_To do_. Retype the lines of the items from the very start through the line that contains "FOLLETO PDF", including that line, and give no other lines.

_Given information_.
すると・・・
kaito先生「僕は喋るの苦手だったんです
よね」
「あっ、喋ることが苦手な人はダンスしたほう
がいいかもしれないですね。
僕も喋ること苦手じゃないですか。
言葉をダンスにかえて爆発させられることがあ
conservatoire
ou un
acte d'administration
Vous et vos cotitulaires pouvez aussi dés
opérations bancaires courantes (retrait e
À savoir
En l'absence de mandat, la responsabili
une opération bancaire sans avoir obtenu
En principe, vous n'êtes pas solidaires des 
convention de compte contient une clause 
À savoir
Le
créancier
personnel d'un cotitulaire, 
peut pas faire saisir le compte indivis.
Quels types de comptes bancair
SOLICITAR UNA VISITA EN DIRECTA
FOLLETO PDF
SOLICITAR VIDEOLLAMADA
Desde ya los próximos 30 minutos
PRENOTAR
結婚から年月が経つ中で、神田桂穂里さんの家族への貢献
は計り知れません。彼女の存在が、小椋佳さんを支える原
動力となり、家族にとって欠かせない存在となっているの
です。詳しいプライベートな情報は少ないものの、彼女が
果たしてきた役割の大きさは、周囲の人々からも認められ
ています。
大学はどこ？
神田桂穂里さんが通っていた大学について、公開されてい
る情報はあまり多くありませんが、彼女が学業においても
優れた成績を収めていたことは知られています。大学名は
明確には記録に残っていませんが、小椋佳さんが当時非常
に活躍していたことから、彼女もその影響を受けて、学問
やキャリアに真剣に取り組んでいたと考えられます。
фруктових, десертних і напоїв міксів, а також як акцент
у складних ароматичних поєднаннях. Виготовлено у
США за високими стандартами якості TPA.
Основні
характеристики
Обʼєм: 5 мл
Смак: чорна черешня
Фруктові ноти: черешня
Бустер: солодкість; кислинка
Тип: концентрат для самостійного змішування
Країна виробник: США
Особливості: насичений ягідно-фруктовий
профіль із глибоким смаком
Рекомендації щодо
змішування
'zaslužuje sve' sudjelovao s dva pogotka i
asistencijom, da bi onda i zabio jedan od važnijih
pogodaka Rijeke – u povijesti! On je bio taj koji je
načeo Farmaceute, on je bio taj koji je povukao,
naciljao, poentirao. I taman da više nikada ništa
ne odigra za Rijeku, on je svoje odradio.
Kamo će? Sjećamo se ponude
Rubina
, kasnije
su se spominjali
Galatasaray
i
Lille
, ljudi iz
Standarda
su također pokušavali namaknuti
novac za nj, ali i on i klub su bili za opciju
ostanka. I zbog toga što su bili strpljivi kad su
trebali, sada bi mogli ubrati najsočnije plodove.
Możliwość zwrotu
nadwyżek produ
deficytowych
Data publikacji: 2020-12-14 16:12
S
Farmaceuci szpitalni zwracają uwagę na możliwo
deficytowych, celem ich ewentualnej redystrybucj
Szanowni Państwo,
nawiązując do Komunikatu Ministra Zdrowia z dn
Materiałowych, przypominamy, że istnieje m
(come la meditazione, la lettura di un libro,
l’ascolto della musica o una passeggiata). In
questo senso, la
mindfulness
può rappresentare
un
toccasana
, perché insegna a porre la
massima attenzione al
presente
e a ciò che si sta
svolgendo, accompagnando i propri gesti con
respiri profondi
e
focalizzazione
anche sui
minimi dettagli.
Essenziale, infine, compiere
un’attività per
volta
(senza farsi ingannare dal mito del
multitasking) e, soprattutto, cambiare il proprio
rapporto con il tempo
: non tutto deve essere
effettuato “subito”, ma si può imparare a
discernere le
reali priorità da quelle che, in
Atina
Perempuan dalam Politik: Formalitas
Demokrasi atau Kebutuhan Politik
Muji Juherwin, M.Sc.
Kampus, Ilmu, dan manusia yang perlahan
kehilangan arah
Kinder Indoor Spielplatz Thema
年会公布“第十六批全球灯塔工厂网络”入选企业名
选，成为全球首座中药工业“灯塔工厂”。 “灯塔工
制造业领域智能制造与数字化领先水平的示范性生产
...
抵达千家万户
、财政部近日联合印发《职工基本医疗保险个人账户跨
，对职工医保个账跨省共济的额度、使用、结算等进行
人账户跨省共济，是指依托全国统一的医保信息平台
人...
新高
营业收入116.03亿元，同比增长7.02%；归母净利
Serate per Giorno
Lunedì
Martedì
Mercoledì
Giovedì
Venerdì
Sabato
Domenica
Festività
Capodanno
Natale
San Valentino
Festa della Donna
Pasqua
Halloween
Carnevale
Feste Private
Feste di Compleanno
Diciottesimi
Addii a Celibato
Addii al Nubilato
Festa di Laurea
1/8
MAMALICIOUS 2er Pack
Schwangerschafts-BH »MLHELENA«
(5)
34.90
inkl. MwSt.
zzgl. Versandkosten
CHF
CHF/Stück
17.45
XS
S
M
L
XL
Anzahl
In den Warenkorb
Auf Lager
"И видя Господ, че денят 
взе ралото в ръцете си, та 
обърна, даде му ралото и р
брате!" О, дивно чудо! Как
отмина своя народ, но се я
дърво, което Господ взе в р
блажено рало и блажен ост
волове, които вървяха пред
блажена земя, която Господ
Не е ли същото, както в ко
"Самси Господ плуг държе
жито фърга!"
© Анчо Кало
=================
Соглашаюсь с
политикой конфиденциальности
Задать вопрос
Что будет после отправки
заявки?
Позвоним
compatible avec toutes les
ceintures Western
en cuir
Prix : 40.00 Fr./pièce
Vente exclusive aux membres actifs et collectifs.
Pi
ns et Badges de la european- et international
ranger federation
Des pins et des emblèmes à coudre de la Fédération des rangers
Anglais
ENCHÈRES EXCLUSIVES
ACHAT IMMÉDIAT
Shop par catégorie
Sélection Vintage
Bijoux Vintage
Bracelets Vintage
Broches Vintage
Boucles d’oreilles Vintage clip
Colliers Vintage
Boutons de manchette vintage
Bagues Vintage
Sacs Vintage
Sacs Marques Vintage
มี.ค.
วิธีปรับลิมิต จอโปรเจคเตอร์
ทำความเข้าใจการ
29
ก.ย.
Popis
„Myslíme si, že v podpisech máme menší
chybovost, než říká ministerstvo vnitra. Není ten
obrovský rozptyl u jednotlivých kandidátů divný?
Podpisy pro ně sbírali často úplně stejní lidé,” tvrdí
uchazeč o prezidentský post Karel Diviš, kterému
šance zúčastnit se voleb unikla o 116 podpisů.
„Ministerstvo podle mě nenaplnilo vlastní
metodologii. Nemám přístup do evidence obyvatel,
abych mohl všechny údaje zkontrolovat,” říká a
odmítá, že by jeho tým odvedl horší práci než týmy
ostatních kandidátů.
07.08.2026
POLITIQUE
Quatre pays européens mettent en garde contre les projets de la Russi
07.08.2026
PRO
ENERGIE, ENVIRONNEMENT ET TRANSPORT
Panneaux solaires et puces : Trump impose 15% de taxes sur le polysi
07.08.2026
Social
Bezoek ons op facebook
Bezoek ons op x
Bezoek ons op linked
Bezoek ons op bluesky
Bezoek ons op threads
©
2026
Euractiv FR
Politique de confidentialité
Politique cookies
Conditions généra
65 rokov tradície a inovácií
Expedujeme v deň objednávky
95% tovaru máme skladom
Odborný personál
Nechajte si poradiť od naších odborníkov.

_Exercise result_.
すると・・・
kaito先生「僕は喋るの苦手だったんです
よね」
「あっ、喋ることが苦手な人はダンスしたほう
がいいかもしれないですね。
僕も喋ること苦手じゃないですか。
言葉をダンスにかえて爆発させられることがあ
conservatoire
ou un
acte d'administration
Vous et vos cotitulaires pouvez aussi dés
opérations bancaires courantes (retrait e
À savoir
En l'absence de mandat, la responsabili
une opération bancaire sans avoir obtenu
En principe, vous n'êtes pas solidaires des 
convention de compte contient une clause 
À savoir
Le
créancier
personnel d'un cotitulaire, 
peut pas faire saisir le compte indivis.
Quels types de comptes bancair
SOLICITAR UNA VISITA EN DIRECTA
FOLLETO PDF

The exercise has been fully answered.